Answer these questions from the Chelsea article below.
1. After how many matches did one bookmaker pay out on Chelsea winning the Premier League?
2. How many points does Chelsea's lead over Manchester City now stand at?
3. Which referee judged the Fabregas incident at Southampton to be a dive?

***** TEXT EXCERPT *****

Few thought the Chelsea juggernaut could be stopped this season, but Didier Drogba always expected the title race to go down to the wire.

The west Londoners started the campaign in astonishing form, leading one bookmaker to pay out on them winning the Premier League after just 11 matches.

Chelsea boasted an eight-point cushion over Manchester City at that point, although that lead now stands at just three.

The gap would have been a single point had Manuel Pellegrini's men not blown a two-goal lead to draw with Burnley and fans' favourite Drogba insists complacency is not behind the difference being cut.

"I think it's going to be tough," Drogba said. "We knew it was not over.

"A few years ago, I think we were 11 or 12 points in front of Man United and then they won the league.

"So eight points or nine points - I don't know how many points we had on top of Man City - I think it is not enough.

"At that time of the season, it was too early, but I think now we start again a new championship. I think the game is on."

Chelsea will enter 2015 atop of the standings and were in the lead at Christmas - something which has proven a good omen in the past for Jose Mourinho.

The Portuguese has won the league on all seven occasion his sides have been leading on December 25, but he suggests they would be in an even more comfortable position had the Blues not been the victim of a diving campaign.

Mourinho went on that rant after being denied what he felt was a potentially match-defining penalty early in the second half of Sunday's 1-1 draw at Southampton, when Cesc Fabregas went down under pressure from Matt Targett.

Instead of a spot-kick, however, referee Anthony Taylor deemed it a dive and booked the infuriated Spanish midfielder - part of a what Mourinho believes is a growing movement against his side.

"It's difficult from the bench to see, but I think the referee was close enough," Drogba said of the Fabregas incident. "It's his (the referee's) opinion. I don't know what to say."

***** RECORD EXCERPTS *****

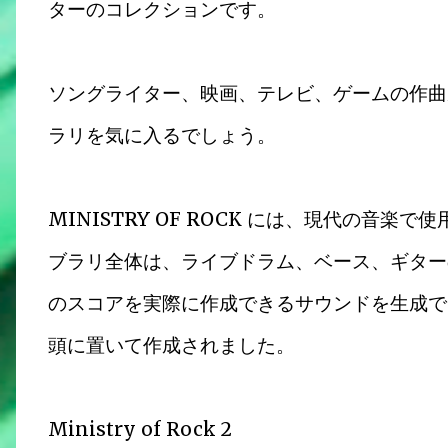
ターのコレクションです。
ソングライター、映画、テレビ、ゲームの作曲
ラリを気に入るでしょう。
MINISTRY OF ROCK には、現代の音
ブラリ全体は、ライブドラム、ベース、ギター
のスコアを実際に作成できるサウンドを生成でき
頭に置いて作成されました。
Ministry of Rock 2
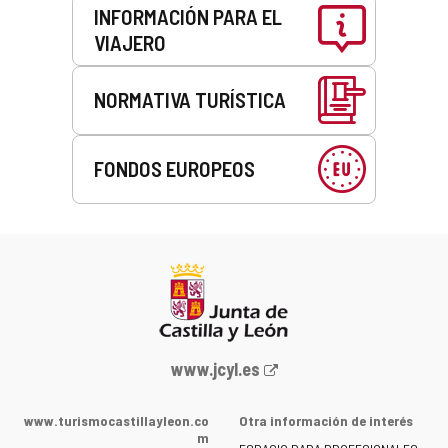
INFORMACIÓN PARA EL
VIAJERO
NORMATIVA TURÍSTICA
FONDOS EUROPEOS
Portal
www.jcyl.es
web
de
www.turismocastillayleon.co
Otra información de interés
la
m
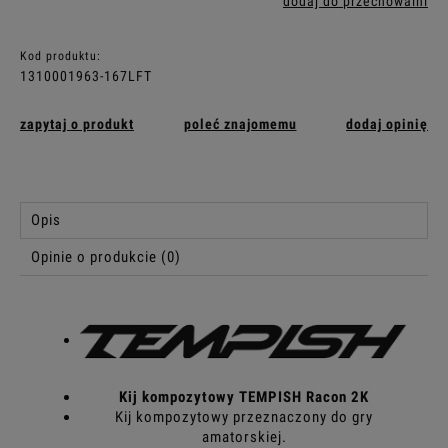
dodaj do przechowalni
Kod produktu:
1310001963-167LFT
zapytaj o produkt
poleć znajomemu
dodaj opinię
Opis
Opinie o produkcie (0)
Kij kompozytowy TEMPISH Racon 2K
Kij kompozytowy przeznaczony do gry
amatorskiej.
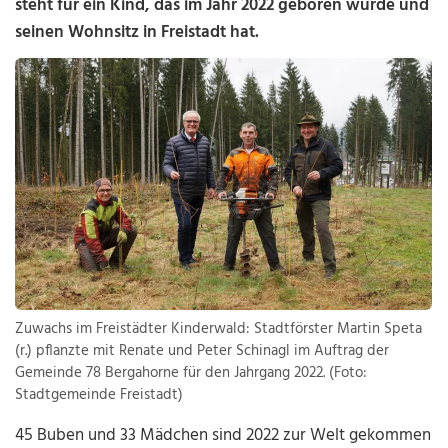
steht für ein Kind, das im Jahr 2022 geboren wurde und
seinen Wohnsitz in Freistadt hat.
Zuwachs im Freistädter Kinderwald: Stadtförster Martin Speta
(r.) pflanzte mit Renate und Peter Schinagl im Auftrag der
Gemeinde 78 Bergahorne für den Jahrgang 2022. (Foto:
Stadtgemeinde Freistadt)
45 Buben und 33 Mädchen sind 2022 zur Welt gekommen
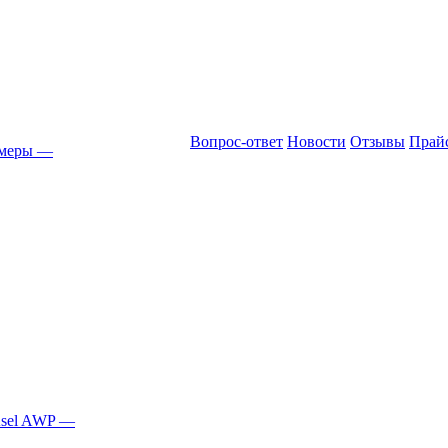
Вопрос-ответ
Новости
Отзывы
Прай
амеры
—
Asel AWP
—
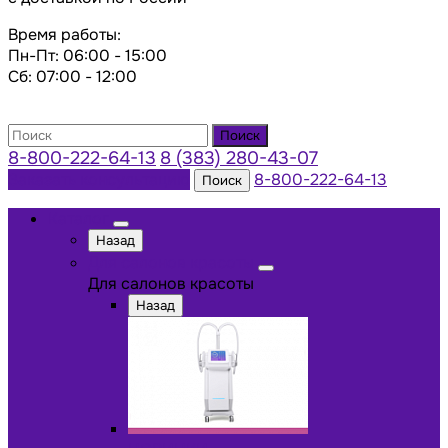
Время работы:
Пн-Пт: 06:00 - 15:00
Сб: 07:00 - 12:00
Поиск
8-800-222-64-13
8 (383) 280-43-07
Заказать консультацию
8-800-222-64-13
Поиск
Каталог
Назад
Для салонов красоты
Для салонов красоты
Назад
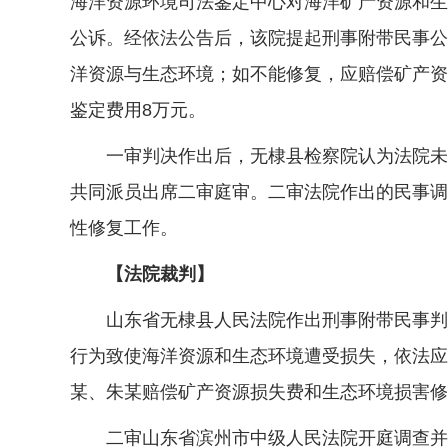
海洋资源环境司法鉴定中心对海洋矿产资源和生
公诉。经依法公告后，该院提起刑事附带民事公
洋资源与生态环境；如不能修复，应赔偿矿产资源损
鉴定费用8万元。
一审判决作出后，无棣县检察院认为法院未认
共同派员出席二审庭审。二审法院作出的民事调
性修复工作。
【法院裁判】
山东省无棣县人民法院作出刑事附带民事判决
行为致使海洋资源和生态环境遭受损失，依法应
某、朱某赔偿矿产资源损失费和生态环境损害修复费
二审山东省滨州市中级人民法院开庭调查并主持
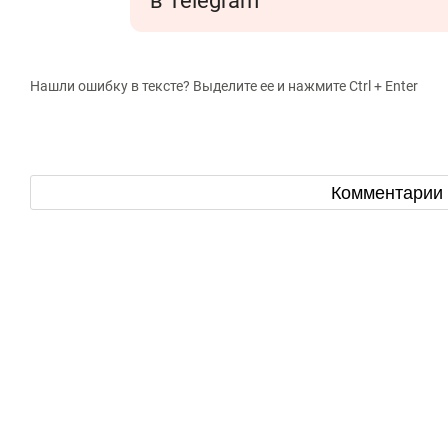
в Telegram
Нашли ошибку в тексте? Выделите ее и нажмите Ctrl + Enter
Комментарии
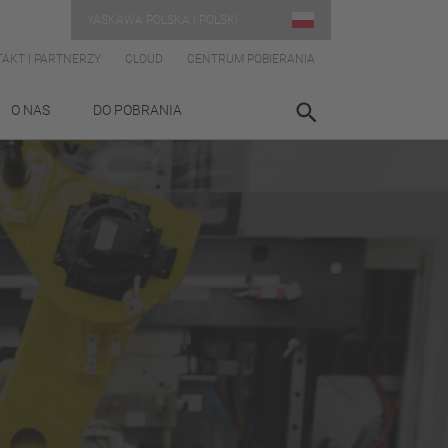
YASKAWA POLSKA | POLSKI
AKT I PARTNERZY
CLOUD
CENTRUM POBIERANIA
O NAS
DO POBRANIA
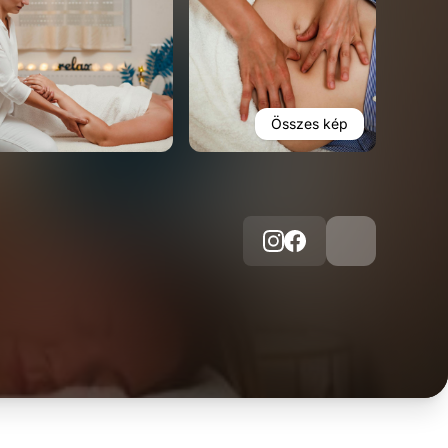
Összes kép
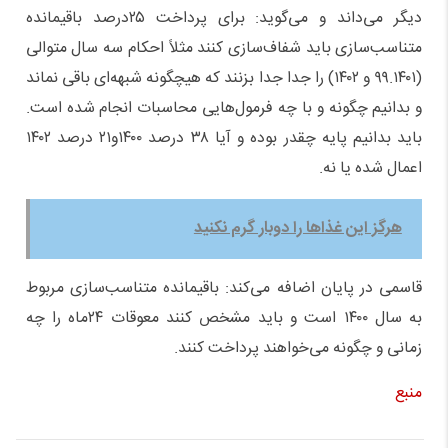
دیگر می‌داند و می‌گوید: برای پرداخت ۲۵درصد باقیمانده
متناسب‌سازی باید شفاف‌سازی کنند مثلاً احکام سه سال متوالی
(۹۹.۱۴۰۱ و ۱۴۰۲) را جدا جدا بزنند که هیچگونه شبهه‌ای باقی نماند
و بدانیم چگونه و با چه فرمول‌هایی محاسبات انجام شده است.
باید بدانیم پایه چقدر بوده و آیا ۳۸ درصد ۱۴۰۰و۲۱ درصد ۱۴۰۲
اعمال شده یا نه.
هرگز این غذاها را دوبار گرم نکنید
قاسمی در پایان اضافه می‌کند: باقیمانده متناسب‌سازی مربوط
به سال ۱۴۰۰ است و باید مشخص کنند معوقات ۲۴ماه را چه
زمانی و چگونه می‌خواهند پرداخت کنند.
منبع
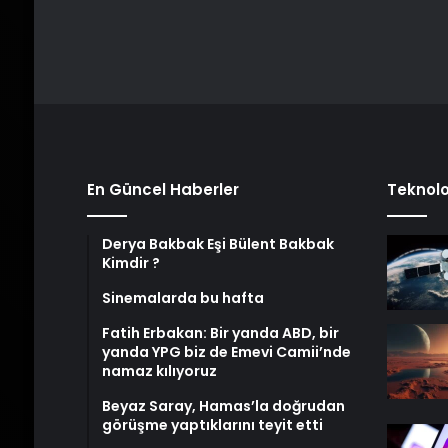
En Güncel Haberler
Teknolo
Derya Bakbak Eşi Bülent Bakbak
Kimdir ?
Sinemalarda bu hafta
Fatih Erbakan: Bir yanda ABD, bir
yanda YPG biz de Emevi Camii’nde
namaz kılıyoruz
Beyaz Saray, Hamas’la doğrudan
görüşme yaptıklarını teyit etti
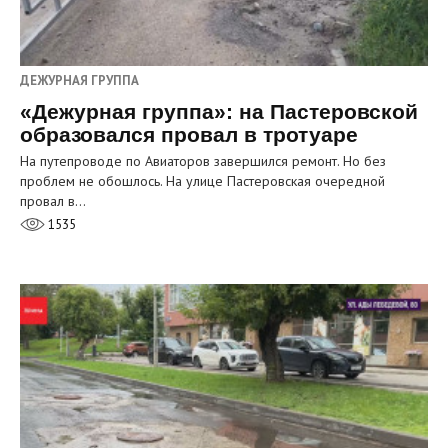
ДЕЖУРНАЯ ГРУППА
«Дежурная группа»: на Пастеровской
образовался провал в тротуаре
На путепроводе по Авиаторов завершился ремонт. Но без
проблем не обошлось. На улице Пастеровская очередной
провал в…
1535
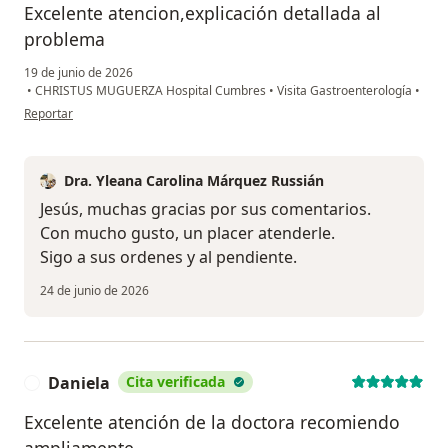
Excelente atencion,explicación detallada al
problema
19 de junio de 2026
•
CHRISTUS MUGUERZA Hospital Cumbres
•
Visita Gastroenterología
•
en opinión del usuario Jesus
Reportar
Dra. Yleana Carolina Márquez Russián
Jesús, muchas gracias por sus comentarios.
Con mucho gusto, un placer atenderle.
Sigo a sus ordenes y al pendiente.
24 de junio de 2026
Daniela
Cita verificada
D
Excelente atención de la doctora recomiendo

*****
***** RECORD EXCERPTS *****

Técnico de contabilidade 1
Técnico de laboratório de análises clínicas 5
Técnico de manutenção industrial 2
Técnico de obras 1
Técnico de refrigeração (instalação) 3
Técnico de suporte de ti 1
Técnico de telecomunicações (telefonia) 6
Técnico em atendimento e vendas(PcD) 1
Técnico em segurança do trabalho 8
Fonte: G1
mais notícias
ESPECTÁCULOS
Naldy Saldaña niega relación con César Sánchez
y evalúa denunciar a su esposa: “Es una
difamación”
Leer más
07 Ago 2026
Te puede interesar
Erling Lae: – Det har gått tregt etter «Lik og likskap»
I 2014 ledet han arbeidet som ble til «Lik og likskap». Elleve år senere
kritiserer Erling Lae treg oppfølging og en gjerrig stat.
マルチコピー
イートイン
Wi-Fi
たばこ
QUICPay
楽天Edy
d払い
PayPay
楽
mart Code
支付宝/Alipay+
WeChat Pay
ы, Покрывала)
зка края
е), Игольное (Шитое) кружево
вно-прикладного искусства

*****

TASK OUTPUT –
1. 11
2. Three
3. Anthony Taylor